Тринадцатая ночь (Гордон) - страница 79

Бобо проснулся отдохнувшим и готовым к выходу на дневное представление.

— Я поработал над одним номером, изображающим здешнего рыцаря Эгьючика, — сообщил он мне. — У вас появились какие-нибудь идеи после того, как вы посмотрели его скромную мастерскую?

— Брось лучше эту затею, — посоветовал я.

— Прошу прощения? — изумленно сказал он.

— Оставь его в покое. Он сокрушался, что вся его жизнь стала пищей для наших острот. Почему бы не дать бедолаге отдохнуть?

— Ну-ка, ну-ка, давайте разберемся, — медленно протянул Бобо. — Вчера вы сделали мне выговор за то, что я не решался совершить хладнокровное убийство. А нынче вы сами не решаетесь высмеять этого хвастливого и тщеславного попугая? Вы действительно испытываете чувство жалости к никудышному паразиту, который палец о палец не ударил, чтобы заслужить свое положение, и только проматывает свое наследство на занятия черной магией?
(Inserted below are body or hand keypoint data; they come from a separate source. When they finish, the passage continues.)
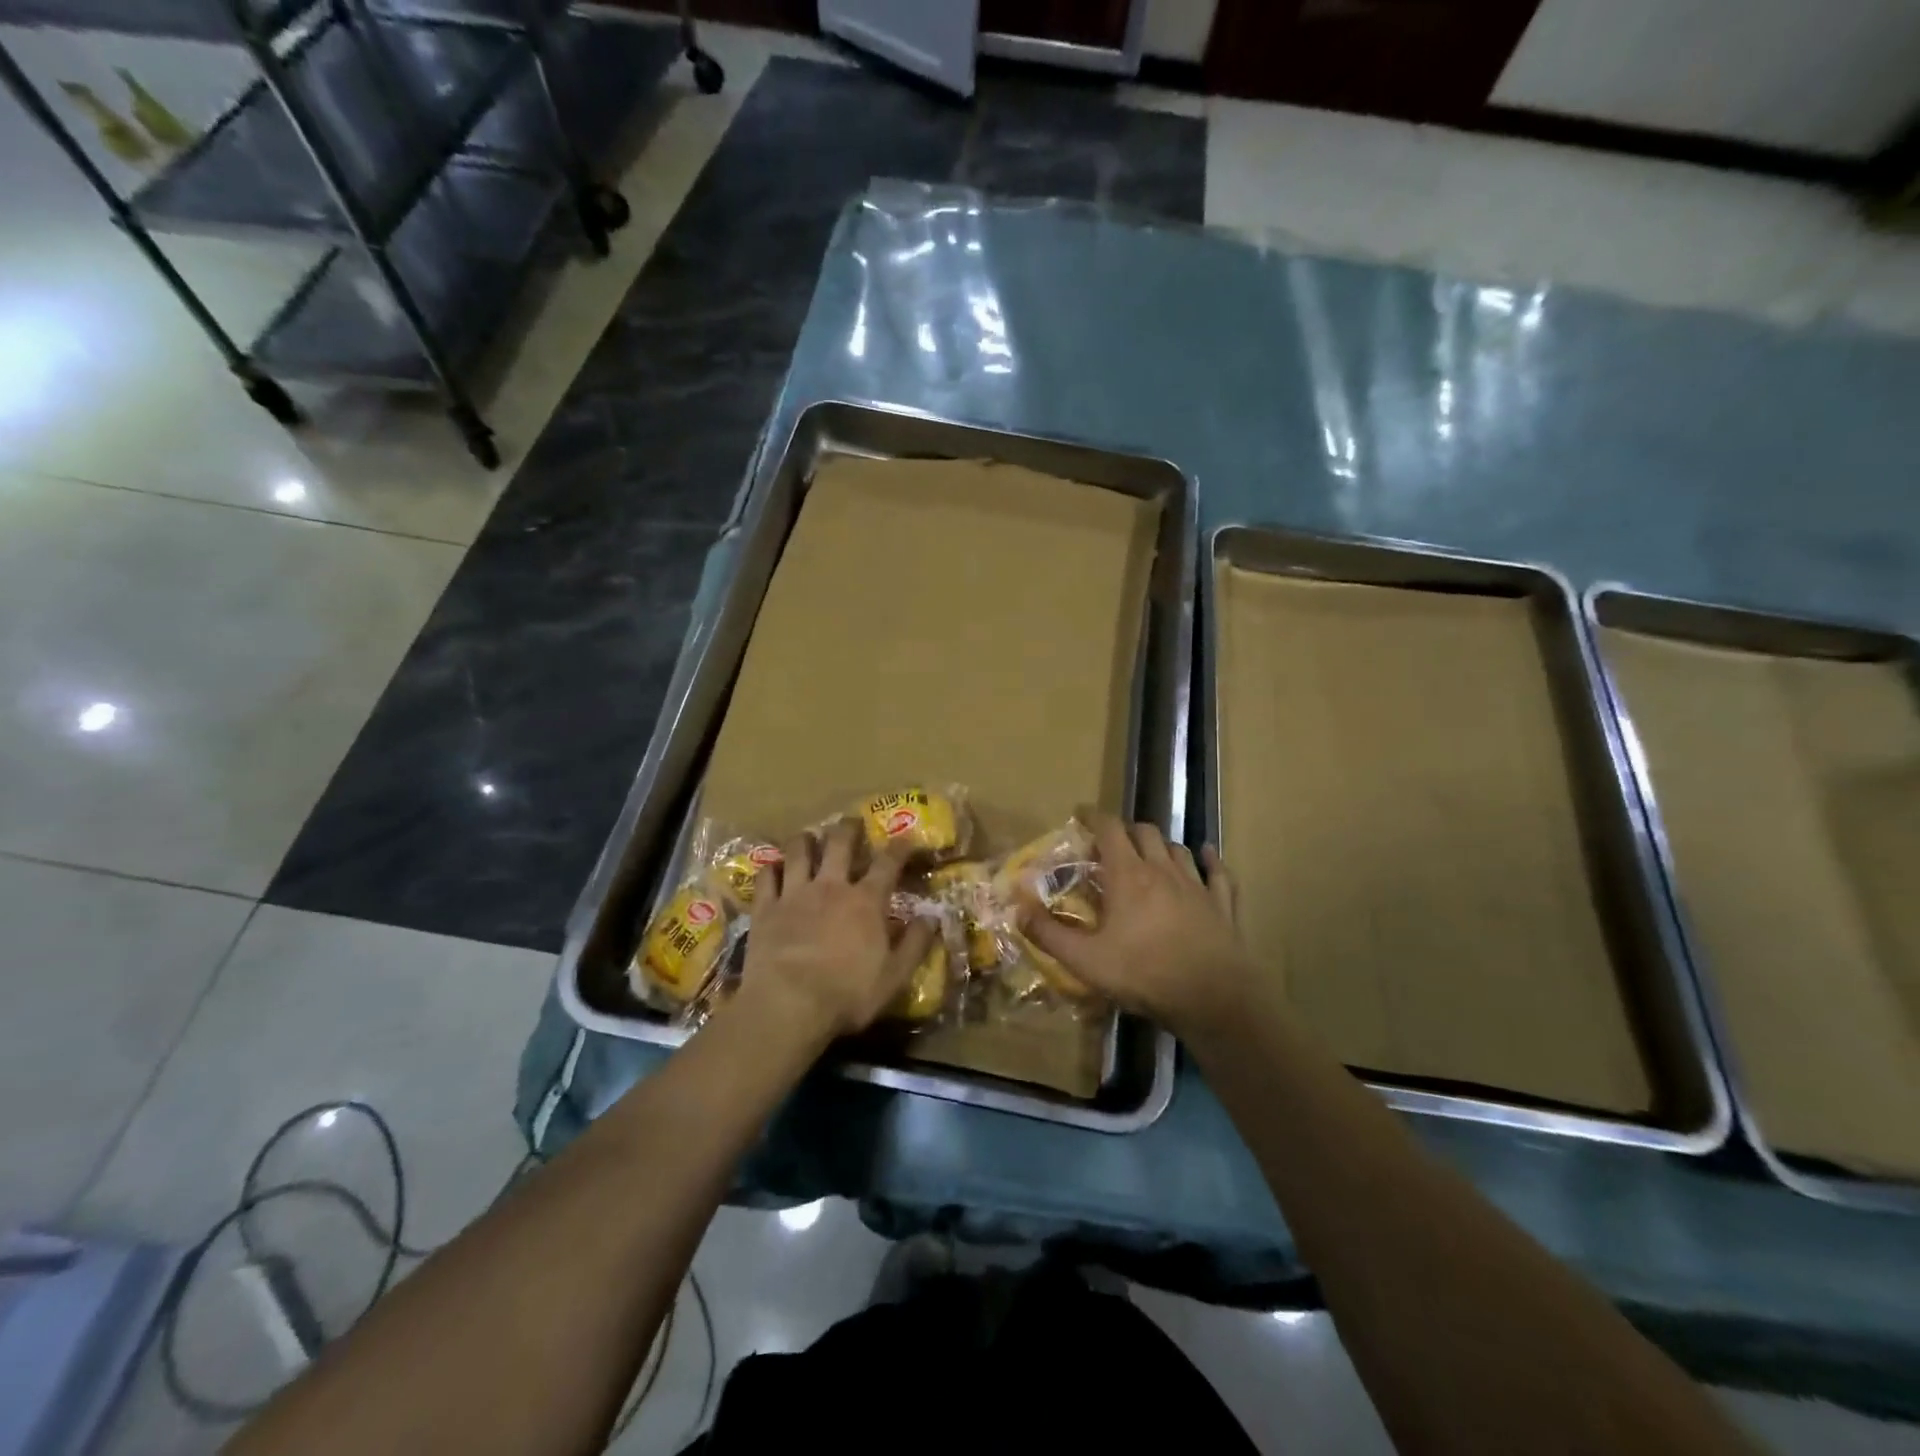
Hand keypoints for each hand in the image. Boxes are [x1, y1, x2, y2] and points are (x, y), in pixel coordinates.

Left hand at [733, 820, 934, 1044]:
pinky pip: (766, 877)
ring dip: (805, 840)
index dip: (899, 847)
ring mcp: (794, 893)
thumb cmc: (847, 994)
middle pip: (840, 843)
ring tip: (808, 837)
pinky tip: (773, 867)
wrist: (788, 1005)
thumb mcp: (894, 976)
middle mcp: (831, 886)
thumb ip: (915, 944)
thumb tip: (932, 917)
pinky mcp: (765, 908)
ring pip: (799, 851)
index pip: (888, 863)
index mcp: (866, 901)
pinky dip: (770, 868)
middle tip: (852, 822)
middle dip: (848, 828)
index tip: (906, 838)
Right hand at [1023, 812, 1252, 1037]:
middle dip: (1126, 831)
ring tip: (1149, 853)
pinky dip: (1210, 860)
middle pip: (1145, 832)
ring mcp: (1197, 886)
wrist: (1212, 998)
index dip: (1094, 817)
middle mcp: (1163, 870)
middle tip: (1111, 844)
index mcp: (1128, 876)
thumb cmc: (1144, 974)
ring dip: (1161, 845)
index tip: (1081, 814)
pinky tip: (1206, 855)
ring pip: (1178, 849)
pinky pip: (1218, 873)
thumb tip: (1018, 909)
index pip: (1110, 829)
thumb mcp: (1085, 960)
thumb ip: (1049, 934)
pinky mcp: (1222, 905)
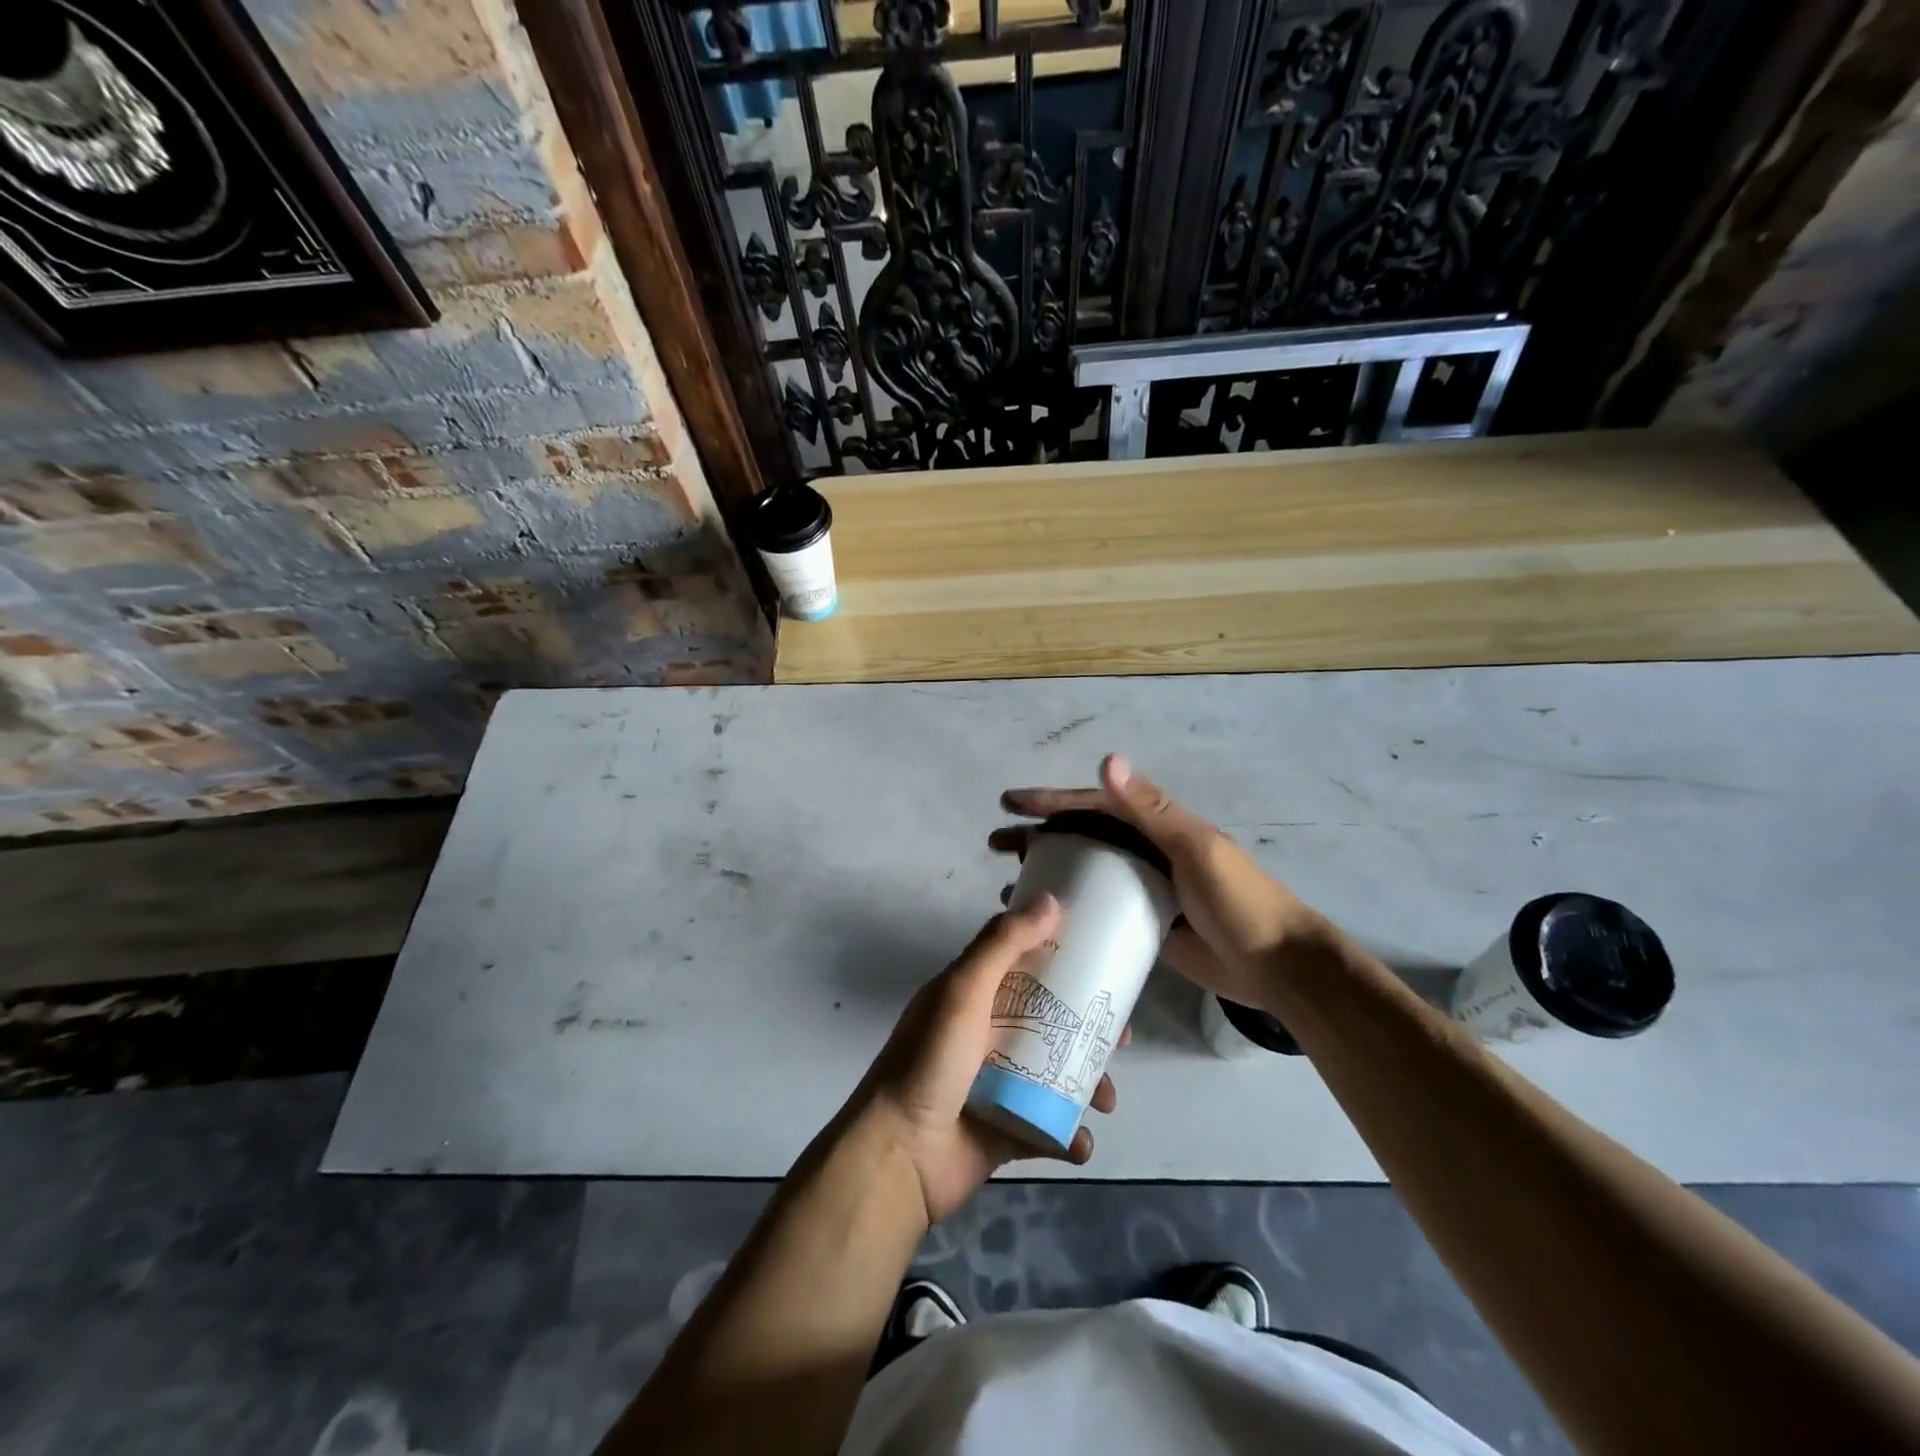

Ах брат мой шут, товарищ по костюму и оружию, мой коллега и почтенный старейшина, ежели я перестану подпитывать свой ум такой очевидной пищей, то сам стану подозрительным типом, позором всей нашей гильдии. Даже сэр Эндрю не пожелал бы мне столь унизительной участи.

— Ладно, я передумал, — сказал я. — Поддался минутной слабости. Больше такого не случится. А если ты еще раз назовешь меня старейшиной, то я вышвырну тебя в окно.

Он усмехнулся.

— Вот так-то лучше. Есть еще какие-то пожелания?

— О нет, теперь я, пожалуй, поостерегусь давать тебе советы.

Бобо удалился, продемонстрировав на прощание традиционный испанский жест, имевший, по моим понятиям, универсальное назначение.


Однако вечер действительно выдался на редкость морозным, а я торчал на холоднющей крыше, избранной мной в качестве наблюдательного поста, торчал как дурак, даже не имея под боком второго дурака для отвлечения от грустных мыслей. Баклажку свою я тоже оставил в «Элефанте». Просто испугался, что, перебрав вина, закончу жизнь, свалившись в какую-нибудь канаву закоченевшим трупом. Последнее время видение такого конца непрошено всплывало в моем воображении все чаще и чаще. Я размышлял о том, похоронят ли меня тогда и поставят ли какой-то памятный камень на моей могиле. Прикидывал, какую надпись смогут выбить на нем. Утешало меня только сознание того, что на земле останутся люди, которые помолятся за меня — если, конечно, доживут до получения такого известия.

Я постарался отогнать печальные мысли. Издали до меня донесся чей-то заливистый смех, потом звук закрывающихся ставней, и наступила тишина. Размяв почти закоченевшие конечности, я повнимательнее присмотрелся к дому герцога. Его внутренняя жизнь по-прежнему оставалась загадкой, наружу пробивался лишь мерцающий за ставнями свет. Гадая, где могут находиться покои Виолы, я прикидывал, какими воротами она пользуется, отправляясь оплакивать его саркофаг, как мне лучше подойти к ней и что сказать. Захочет ли она вообще выслушать меня? Сохранились ли у нее или у любого из моих прежних здешних знакомых хоть какие-то теплые воспоминания обо мне?